The anxiety ebbed as he drove on. “I’ll understand if you’d rather not take the case,” his boss had said to him this morning. “I can give it to Santiago or Reinhorn, but I figure you know the neighborhood best.” Normally Brooklyn South Homicide used an impartial rotation, with each of the detectives catching new cases in turn, but Detective Sergeant Stephen Tanney was making an exception. Was it a test, Jack wondered, an opportunity for his boss to find out if his recovery was complete?

He drove another block, then turned toward the harbor, down a cobbled street bordered by anonymous little factories and machine shops. Down at the end, he parked behind a couple of patrol cars, a detective’s Grand Marquis, and the Crime Scene wagon. Being back in Red Hook gave him the willies, no doubt about it, but he was eager to put recent events behind him and to immerse himself in a case.

As he stepped out into the cold, damp air, his nose filled with the smell of some industrial solvent, a metallic scent, like spray paint, probably coming from one of the factories lining the street. He strode down the old cobblestones, then veered into a little waterfront park. A lawn led down to a small bay, which opened out onto the gray expanse of New York Harbor. Once upon a time this had been the site of the wooden Coffey Pier, where he and his childhood pals had dived laughing out into the water (wearing underpants because none of their parents could afford swim trunks), but that pier had long since rotted away. Recently it had been rebuilt in metal and concrete.

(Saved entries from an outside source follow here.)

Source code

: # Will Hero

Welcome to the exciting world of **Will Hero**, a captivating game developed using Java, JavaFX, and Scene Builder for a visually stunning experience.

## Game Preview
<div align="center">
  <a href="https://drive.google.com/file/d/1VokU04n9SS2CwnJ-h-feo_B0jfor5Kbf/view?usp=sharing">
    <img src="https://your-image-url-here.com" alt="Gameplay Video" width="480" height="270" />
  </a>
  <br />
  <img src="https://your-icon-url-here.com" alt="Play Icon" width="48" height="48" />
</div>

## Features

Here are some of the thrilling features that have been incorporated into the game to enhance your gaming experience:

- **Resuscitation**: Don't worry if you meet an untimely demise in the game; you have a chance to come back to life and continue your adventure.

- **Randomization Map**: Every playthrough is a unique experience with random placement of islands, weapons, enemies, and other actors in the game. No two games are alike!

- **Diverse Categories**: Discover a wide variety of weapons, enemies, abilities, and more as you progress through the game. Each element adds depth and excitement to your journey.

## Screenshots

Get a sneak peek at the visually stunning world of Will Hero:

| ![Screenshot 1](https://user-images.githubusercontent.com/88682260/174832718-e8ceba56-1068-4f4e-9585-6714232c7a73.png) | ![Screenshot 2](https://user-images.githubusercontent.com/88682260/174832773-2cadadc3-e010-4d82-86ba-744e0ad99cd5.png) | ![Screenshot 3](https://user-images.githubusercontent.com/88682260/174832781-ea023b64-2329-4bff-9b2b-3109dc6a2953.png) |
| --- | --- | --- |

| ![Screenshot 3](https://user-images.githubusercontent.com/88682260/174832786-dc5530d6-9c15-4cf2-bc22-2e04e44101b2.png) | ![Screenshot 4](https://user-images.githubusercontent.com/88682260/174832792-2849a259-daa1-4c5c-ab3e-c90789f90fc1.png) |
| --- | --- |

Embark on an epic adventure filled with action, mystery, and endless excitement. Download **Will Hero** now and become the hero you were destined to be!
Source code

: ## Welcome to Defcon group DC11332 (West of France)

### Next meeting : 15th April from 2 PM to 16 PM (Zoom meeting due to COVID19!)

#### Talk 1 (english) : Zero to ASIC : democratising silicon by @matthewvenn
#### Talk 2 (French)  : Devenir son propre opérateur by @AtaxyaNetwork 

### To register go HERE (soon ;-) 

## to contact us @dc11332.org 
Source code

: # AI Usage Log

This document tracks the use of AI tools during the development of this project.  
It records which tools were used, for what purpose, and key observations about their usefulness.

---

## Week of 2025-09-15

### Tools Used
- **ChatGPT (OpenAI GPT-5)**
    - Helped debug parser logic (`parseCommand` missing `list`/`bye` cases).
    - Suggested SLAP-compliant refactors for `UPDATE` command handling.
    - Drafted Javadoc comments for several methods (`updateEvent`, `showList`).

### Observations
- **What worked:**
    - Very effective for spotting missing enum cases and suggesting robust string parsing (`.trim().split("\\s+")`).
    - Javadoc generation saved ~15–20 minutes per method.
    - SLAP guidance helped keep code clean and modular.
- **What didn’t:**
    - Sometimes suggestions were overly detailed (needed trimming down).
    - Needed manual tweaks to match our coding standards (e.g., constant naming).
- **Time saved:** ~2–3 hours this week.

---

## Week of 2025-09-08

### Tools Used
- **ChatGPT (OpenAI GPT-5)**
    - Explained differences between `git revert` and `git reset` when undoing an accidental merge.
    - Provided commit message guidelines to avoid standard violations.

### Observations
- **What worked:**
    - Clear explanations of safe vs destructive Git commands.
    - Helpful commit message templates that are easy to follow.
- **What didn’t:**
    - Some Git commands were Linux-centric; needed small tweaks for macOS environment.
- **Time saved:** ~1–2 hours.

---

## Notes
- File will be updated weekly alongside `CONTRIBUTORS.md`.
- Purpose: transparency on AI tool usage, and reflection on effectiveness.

The base of the pier and a stretch of rocky coastline were cordoned off with yellow Crime Scene tape. Beyond that flimsy barrier the inevitable crowd of local spectators had already mushroomed up, wearing the baggy jeans and hooded sweatshirts of the city’s poor. They cracked nervous jokes and stamped their feet to stay warm. “Yo,
CSI
!” they shouted, though they were actually looking at a couple of jumpsuited technicians from the Medical Examiner’s office. (Thanks to the hit TV show, public interest had moved away from homicide detectives and settled on the Crime Scene teams, which was fine with Jack—he wasn’t looking for glory.)